Task details:
Copy the rows verbatim from the line with "Count of english" to the line with "Number of tires on the white backdrop: 4", including both of those lines.

BEGIN Entries provided

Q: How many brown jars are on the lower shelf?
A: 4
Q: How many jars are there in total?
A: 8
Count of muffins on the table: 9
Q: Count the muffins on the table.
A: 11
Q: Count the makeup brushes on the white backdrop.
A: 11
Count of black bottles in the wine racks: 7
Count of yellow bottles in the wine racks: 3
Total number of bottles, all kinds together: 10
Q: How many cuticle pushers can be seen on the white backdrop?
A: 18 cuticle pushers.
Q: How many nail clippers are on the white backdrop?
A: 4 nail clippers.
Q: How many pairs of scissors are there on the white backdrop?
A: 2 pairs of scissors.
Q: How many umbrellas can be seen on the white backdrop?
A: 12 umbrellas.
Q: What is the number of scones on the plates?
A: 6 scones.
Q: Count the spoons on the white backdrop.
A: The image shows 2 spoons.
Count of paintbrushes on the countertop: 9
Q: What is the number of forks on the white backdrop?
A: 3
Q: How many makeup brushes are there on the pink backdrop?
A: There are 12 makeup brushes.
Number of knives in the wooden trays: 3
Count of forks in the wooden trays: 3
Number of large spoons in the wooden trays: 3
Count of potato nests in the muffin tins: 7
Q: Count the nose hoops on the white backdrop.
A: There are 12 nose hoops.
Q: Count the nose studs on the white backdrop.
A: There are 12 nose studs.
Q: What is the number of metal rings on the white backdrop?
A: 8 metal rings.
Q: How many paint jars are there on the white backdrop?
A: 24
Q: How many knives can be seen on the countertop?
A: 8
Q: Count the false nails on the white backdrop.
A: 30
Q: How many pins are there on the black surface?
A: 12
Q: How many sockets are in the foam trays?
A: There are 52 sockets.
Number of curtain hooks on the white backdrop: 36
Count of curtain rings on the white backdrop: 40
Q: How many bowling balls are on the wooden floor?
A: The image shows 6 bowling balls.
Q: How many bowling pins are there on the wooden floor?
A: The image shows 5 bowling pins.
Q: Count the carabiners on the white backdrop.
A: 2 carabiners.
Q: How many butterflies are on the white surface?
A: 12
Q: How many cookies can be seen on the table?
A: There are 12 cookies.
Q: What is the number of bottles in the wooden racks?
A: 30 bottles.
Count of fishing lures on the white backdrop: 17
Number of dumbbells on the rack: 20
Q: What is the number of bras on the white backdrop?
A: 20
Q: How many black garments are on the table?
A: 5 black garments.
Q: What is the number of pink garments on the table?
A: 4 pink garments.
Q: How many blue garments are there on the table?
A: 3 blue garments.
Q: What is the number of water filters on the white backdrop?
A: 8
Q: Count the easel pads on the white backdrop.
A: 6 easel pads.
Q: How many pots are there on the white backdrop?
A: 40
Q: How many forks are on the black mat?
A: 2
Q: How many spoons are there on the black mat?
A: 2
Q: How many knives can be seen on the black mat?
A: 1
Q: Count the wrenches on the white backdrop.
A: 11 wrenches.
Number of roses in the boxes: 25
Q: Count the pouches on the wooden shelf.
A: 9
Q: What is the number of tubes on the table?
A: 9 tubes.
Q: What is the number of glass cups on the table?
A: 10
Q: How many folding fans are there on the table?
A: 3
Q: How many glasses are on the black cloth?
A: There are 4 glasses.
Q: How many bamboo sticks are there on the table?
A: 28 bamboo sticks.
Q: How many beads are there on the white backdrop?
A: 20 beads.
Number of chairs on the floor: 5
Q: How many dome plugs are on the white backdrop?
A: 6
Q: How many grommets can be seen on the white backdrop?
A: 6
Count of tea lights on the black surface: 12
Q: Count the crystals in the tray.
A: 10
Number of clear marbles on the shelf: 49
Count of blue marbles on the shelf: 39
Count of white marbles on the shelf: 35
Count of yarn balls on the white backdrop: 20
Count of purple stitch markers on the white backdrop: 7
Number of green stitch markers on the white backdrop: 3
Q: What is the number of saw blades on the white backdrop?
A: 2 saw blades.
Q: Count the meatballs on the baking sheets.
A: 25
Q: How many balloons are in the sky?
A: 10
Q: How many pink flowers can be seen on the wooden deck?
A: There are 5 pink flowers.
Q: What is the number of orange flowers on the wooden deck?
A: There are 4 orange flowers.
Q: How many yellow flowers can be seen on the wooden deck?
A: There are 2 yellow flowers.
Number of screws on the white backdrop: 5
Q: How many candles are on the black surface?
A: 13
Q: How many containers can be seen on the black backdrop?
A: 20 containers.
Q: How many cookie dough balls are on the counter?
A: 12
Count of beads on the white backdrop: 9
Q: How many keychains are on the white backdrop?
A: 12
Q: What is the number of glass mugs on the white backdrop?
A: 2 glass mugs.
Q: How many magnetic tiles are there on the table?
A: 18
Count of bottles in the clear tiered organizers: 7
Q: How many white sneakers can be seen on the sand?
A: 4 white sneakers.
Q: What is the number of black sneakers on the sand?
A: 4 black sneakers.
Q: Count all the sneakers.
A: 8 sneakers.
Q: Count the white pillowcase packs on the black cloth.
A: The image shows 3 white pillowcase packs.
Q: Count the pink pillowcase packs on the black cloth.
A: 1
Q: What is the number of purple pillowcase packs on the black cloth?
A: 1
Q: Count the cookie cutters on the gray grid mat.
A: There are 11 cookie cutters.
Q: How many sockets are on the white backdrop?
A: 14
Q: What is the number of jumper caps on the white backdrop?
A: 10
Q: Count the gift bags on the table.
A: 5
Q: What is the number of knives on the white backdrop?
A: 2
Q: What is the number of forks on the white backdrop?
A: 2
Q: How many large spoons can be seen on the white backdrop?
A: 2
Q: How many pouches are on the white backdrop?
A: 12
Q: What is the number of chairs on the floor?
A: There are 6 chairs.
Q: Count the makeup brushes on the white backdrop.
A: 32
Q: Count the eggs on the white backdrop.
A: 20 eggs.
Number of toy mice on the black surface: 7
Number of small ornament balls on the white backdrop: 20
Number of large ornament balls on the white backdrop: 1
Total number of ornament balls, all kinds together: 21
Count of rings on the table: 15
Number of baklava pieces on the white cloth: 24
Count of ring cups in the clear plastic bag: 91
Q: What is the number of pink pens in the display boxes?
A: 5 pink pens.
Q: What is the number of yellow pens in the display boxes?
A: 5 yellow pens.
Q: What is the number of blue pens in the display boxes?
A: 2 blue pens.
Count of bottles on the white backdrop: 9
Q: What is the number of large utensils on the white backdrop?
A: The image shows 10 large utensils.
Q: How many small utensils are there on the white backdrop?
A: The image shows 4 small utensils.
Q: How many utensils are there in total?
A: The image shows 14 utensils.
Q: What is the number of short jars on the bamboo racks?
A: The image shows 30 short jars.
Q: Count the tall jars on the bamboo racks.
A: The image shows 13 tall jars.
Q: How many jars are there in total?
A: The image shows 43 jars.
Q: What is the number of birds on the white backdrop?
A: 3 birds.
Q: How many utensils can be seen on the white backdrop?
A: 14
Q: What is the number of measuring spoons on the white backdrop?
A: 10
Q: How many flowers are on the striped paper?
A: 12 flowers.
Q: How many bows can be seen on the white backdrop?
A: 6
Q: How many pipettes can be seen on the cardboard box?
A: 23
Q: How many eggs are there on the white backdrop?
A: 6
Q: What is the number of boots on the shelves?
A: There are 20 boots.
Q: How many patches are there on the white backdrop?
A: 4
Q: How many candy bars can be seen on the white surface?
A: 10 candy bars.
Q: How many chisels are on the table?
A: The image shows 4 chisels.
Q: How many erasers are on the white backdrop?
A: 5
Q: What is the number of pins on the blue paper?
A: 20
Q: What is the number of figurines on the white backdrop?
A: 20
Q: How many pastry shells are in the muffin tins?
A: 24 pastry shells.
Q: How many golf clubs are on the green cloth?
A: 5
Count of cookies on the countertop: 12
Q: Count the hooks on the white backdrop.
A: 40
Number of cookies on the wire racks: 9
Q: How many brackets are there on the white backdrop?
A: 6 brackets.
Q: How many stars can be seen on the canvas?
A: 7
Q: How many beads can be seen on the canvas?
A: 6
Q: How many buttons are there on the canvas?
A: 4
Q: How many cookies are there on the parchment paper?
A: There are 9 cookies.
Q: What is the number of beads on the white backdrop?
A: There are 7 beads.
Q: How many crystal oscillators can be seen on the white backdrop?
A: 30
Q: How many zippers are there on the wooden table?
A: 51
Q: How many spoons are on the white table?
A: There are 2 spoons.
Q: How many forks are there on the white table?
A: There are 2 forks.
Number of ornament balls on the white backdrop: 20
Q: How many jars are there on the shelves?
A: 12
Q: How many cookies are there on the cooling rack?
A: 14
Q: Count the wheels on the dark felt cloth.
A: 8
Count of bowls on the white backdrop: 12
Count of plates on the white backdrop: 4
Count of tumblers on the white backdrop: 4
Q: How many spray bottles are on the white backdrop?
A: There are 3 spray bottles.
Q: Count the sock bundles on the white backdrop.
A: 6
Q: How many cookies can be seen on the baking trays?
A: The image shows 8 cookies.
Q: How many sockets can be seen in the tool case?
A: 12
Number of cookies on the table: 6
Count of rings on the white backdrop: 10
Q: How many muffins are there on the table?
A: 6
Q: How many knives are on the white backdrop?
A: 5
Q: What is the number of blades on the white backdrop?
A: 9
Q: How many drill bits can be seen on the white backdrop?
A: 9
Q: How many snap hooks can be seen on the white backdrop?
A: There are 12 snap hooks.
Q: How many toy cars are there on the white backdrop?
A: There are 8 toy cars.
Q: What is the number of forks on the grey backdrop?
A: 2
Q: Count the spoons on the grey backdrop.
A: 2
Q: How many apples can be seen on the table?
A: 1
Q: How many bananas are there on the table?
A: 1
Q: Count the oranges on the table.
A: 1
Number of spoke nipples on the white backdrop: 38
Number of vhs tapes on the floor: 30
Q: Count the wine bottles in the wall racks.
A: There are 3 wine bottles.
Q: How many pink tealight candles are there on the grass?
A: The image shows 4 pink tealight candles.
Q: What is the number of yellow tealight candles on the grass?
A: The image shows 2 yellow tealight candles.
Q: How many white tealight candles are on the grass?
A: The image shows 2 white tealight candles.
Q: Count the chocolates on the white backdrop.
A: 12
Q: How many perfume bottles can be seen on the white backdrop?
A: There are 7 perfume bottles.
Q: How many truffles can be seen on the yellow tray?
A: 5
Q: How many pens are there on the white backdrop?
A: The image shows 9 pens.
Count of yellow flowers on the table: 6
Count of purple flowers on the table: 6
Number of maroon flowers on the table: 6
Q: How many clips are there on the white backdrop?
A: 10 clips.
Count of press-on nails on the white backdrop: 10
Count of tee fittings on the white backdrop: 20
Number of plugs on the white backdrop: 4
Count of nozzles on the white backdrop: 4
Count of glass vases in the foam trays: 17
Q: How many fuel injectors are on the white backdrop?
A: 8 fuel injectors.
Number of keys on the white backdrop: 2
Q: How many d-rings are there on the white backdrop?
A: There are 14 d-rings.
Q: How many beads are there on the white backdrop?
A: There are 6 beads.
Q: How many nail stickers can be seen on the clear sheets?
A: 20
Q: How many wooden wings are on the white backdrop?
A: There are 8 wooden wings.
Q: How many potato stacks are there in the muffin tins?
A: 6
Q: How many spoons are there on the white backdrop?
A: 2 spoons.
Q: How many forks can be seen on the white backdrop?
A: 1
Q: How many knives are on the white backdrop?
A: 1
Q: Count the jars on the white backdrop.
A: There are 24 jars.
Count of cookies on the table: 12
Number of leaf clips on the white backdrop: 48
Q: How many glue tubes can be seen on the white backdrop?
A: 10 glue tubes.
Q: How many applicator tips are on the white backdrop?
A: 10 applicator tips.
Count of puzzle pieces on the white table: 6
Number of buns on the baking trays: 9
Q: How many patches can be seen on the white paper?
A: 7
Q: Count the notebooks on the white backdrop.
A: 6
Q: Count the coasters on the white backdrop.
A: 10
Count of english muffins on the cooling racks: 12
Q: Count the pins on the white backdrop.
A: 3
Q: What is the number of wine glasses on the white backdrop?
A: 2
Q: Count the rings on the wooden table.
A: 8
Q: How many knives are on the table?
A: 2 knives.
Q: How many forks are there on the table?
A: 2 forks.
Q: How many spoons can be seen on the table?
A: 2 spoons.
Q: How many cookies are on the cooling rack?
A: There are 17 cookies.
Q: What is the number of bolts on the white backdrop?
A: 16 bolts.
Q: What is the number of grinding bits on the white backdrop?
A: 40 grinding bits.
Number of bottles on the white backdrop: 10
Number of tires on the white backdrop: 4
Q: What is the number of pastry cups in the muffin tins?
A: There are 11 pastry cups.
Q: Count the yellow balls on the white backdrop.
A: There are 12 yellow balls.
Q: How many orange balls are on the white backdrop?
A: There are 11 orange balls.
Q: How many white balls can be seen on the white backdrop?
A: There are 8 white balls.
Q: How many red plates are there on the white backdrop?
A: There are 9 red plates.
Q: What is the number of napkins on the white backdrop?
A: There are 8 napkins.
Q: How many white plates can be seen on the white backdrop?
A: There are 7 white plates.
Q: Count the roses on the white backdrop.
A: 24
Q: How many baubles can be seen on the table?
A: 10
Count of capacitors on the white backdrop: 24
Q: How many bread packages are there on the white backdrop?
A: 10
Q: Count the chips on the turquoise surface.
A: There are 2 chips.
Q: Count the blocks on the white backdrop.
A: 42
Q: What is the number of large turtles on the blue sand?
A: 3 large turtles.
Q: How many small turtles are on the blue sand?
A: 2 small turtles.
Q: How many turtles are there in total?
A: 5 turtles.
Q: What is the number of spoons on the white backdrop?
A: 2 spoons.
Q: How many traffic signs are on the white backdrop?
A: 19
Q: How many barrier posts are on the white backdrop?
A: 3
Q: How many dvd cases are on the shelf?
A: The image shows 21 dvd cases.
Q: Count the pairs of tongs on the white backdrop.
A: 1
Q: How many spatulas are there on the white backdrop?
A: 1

END Entries provided

Solved exercise:
Count of english muffins on the cooling racks: 12
Q: Count the pins on the white backdrop.
A: 3
Q: What is the number of wine glasses on the white backdrop?
A: 2
Q: Count the rings on the wooden table.
A: 8
Q: How many knives are on the table?
A: 2 knives.
Q: How many forks are there on the table?
A: 2 forks.
Q: How many spoons can be seen on the table?
A: 2 spoons.
Q: How many cookies are on the cooling rack?
A: There are 17 cookies.
Q: What is the number of bolts on the white backdrop?
A: 16 bolts.
Q: What is the number of grinding bits on the white backdrop?
A: 40 grinding bits.
Number of bottles on the white backdrop: 10
Number of tires on the white backdrop: 4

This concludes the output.